According to mother, I was not a very cuddly child. She described me as curious, determined, active, and independent from day one. She said that she and my father were lucky to get a few minutes of holding me in their laps if my attention was captured by the reading of a book I liked or a game I enjoyed. But, it usually wasn’t long before I was wriggling out of their embrace to get down and explore the next interesting thing. I’m positive my little sister’s more laid-back, affectionate nature was a welcome trait indeed by the time she rolled around.
This constant exploration and independence was surely the underlying reason why an entry in my baby book documents that my first words were not Mama or Dada but rather… “No!”
Sometimes I wonder where my frequent and comfortable use of that word has gone as I’ve gotten older. What was an easy word in childhood seems a much harder one to say in my adult life. I honestly believe I would be further along in my personal and professional life if I had a firmer grasp on when and how to say “no” to all the requests, opportunities, or interesting ideas that present themselves but are simply thinly-veiled distractions on my path.

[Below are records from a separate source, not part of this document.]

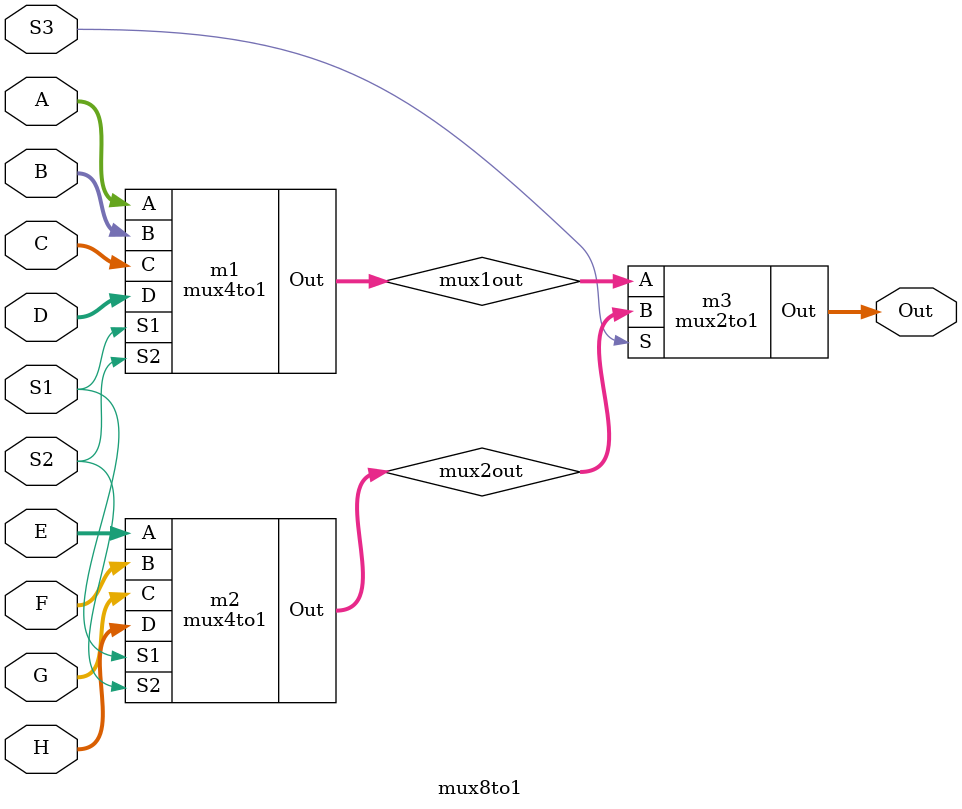
<source format=v>
/* TODO: Rashmi Iyer, Sarah Luthra
 * TODO: rashmii, saluthra
 *
 * lc4_regfile.v
 * Implements an 8-register register file parameterized on word size.
 *
 */

`timescale 1ns / 1ps

// Prevent implicit wire declaration
`default_nettype none

module lc4_regfile #(parameter n = 16)
   (input  wire         clk,
    input  wire         gwe,
    input  wire         rst,
    input  wire [  2:0] i_rs,      // rs selector
    output wire [n-1:0] o_rs_data, // rs contents
    input  wire [  2:0] i_rt,      // rt selector
    output wire [n-1:0] o_rt_data, // rt contents
    input  wire [  2:0] i_rd,      // rd selector
    input  wire [n-1:0] i_wdata,   // data to write
    input  wire         i_rd_we    // write enable
    );
   
   wire [n-1:0] r0_out;
   wire [n-1:0] r1_out;
   wire [n-1:0] r2_out;
   wire [n-1:0] r3_out;
   wire [n-1:0] r4_out;
   wire [n-1:0] r5_out;
   wire [n-1:0] r6_out;
   wire [n-1:0] r7_out;

   Nbit_reg #(n, 0) reg0 (.in(i_wdata), .out(r0_out), .clk(clk), .we(i_rd_we & i_rd == 3'b000), .gwe(gwe), .rst(rst));
   Nbit_reg #(n, 0) reg1 (.in(i_wdata), .out(r1_out), .clk(clk), .we(i_rd_we & i_rd == 3'b001), .gwe(gwe), .rst(rst));
   Nbit_reg #(n, 0) reg2 (.in(i_wdata), .out(r2_out), .clk(clk), .we(i_rd_we & i_rd == 3'b010), .gwe(gwe), .rst(rst));
   Nbit_reg #(n, 0) reg3 (.in(i_wdata), .out(r3_out), .clk(clk), .we(i_rd_we & i_rd == 3'b011), .gwe(gwe), .rst(rst));
   Nbit_reg #(n, 0) reg4 (.in(i_wdata), .out(r4_out), .clk(clk), .we(i_rd_we & i_rd == 3'b100), .gwe(gwe), .rst(rst));
   Nbit_reg #(n, 0) reg5 (.in(i_wdata), .out(r5_out), .clk(clk), .we(i_rd_we & i_rd == 3'b101), .gwe(gwe), .rst(rst));
   Nbit_reg #(n, 0) reg6 (.in(i_wdata), .out(r6_out), .clk(clk), .we(i_rd_we & i_rd == 3'b110), .gwe(gwe), .rst(rst));
   Nbit_reg #(n, 0) reg7 (.in(i_wdata), .out(r7_out), .clk(clk), .we(i_rd_we & i_rd == 3'b111), .gwe(gwe), .rst(rst));

   mux8to1 mux_rs(.S1(i_rs[2]), .S2(i_rs[1]), .S3(i_rs[0]), .A(r7_out), .B(r3_out), .C(r5_out), .D(r1_out), 
                    .E(r6_out), .F(r2_out), .G(r4_out), .H(r0_out), .Out(o_rs_data));

   mux8to1 mux_rt(.S1(i_rt[2]), .S2(i_rt[1]), .S3(i_rt[0]), .A(r7_out), .B(r3_out), .C(r5_out), .D(r1_out), 
                    .E(r6_out), .F(r2_out), .G(r4_out), .H(r0_out), .Out(o_rt_data));

endmodule

module mux2to1(input wire S,
            input wire [15:0] A,
            input wire [15:0] B,
            output wire [15:0] Out);
      assign Out = S ? A : B;
endmodule

module mux4to1(input wire S1,
            input wire S2,
            input wire [15:0] A,
            input wire [15:0] B,
            input wire [15:0] C,
            input wire [15:0] D,
            output wire [15:0] Out);
      wire [15:0] mux1out;
      wire [15:0] mux2out;
      mux2to1 m1(.S(S1), .A(A), .B(B), .Out(mux1out));
      mux2to1 m2(.S(S1), .A(C), .B(D), .Out(mux2out));
      mux2to1 m3(.S(S2), .A(mux1out), .B(mux2out), .Out(Out));
endmodule

module mux8to1(input wire S1,
            input wire S2,
            input wire S3,
            input wire [15:0] A,
            input wire [15:0] B,
            input wire [15:0] C,
            input wire [15:0] D,
            input wire [15:0] E,
            input wire [15:0] F,
            input wire [15:0] G,
            input wire [15:0] H,
            output wire [15:0] Out);
      wire [15:0] mux1out;
      wire [15:0] mux2out;
      mux4to1 m1(.S1(S1), .S2(S2), .A(A), .B(B), .C(C), .D(D), .Out(mux1out));
      mux4to1 m2(.S1(S1), .S2(S2), .A(E), .B(F), .C(G), .D(H), .Out(mux2out));
      mux2to1 m3(.S(S3), .A(mux1out), .B(mux2out), .Out(Out));
endmodule

</source>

Last week, as a faculty member and presenter on leadership communication for the Henry Schein Dental Business Institute, I shared dinner with one of the software developers of the business simulation exercise that Henry Schein puts the DBI participants through on their first weekend together. As I asked about his background, I learned that he spent nearly 15 years as 3rd in line under Steve Jobs at Apple… a very interesting dinner companion to be sure! He might have secretly wished that he had chosen a different table that night as I had about a zillion questions for him about his experience, opinions, and most vivid memories of working directly for such a modern business icon during that fascinating time in the company’s history.
When I asked him what the one characteristic was that made Steve Jobs so impactful, he thought for a moment and then replied, “Steve used to say that the most important quality for success was extreme focus and that focus required one to be highly comfortable with saying ‘no’ often and loudly. And in my opinion, it was that single focus that drove Apple to the top so quickly and powerfully… they did one thing really, really well. Diversification and extended product lines have only recently come into their ‘post Steve Jobs’ culture. The jury is still out on whether that will be a good call or not.” I could tell by the look on his face… he had his doubts.
Knee deep in the process of redefining my own business, it seems the opportunities for me are growing exponentially and coming at me with lightning speed. It feels exhilarating and overwhelming at the same time. They all sound exciting and doable and potentially profitable… but based on past experience, warning bells are going off in my gut to pick a lane and stay doggedly focused. I can strongly sense the powerful value of exercising my “No” muscle.
Saying “no” is challenging because we can’t foresee the future. We can’t know in advance with certainty which opportunities will be the most advantageous and lucrative. If you’re like me, you may have diverse interests and a broad spectrum of talents so many things feel doable and possible. But in this day and age, when clients go looking for products or services, they want to find the ones that will be the most valuable and the best fit really quickly. When you don’t stand out as the best at the thing they are looking for… you compete with the masses and are very, very hard to spot.
For speakers, consultants, dental practices, healthcare providers, supply companies, and corporate executives, strengthening your “no” muscle is as essential a skill as any other that you could have. Learning to stay true to your course, focused on your goal, and connected to your vision allows you to become a true and recognizable expert and to find balance in both your professional and personal life.
“You have to decide what your highest priorities are and have the
courage – pleasantly, smilingly, unapologetically – to say “no” to other things.
And the way to do that is by having a bigger “yes” inside.”